Where in the data does the word "from" appear? Find those lines and copy them.

Saved data entries

*** Block opens ***

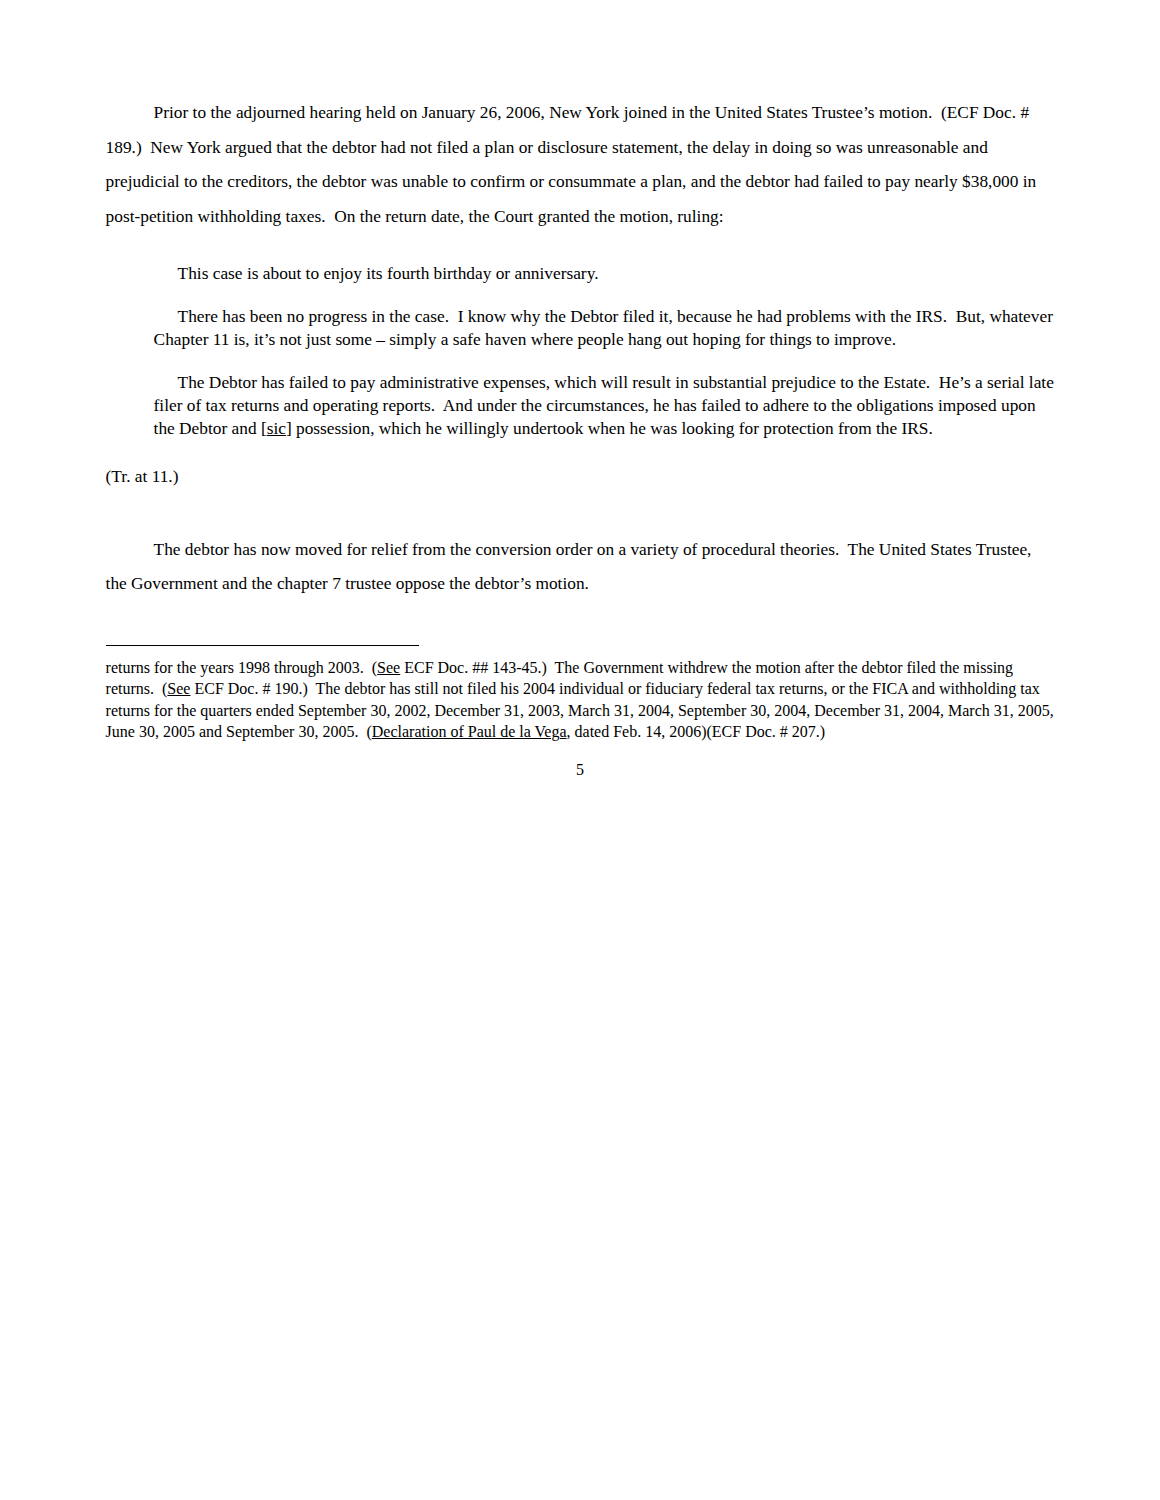Prior to the adjourned hearing held on January 26, 2006, New York joined in the United States Trustee’s motion. (ECF Doc. # 189.) New York argued that the debtor had not filed a plan or disclosure statement, the delay in doing so was unreasonable and prejudicial to the creditors, the debtor was unable to confirm or consummate a plan, and the debtor had failed to pay nearly $38,000 in post-petition withholding taxes. On the return date, the Court granted the motion, ruling:
This case is about to enjoy its fourth birthday or anniversary.
There has been no progress in the case. I know why the Debtor filed it, because he had problems with the IRS. But, whatever Chapter 11 is, it’s not just some – simply a safe haven where people hang out hoping for things to improve.
The Debtor has failed to pay administrative expenses, which will result in substantial prejudice to the Estate. He’s a serial late filer of tax returns and operating reports. And under the circumstances, he has failed to adhere to the obligations imposed upon the Debtor and [sic] possession, which he willingly undertook when he was looking for protection from the IRS.
(Tr. at 11.)
The debtor has now moved for relief from the conversion order on a variety of procedural theories. The United States Trustee, the Government and the chapter 7 trustee oppose the debtor’s motion.
returns for the years 1998 through 2003. (See ECF Doc. ## 143-45.) The Government withdrew the motion after the debtor filed the missing returns. (See ECF Doc. # 190.) The debtor has still not filed his 2004 individual or fiduciary federal tax returns, or the FICA and withholding tax returns for the quarters ended September 30, 2002, December 31, 2003, March 31, 2004, September 30, 2004, December 31, 2004, March 31, 2005, June 30, 2005 and September 30, 2005. (Declaration of Paul de la Vega, dated Feb. 14, 2006)(ECF Doc. # 207.)
5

*** Block closes ***

*REPLY TO THE EXERCISE*:
The Debtor has failed to pay administrative expenses, which will result in substantial prejudice to the Estate. He’s a serial late filer of tax returns and operating reports. And under the circumstances, he has failed to adhere to the obligations imposed upon the Debtor and [sic] possession, which he willingly undertook when he was looking for protection from the IRS.
The debtor has now moved for relief from the conversion order on a variety of procedural theories. The United States Trustee, the Government and the chapter 7 trustee oppose the debtor’s motion.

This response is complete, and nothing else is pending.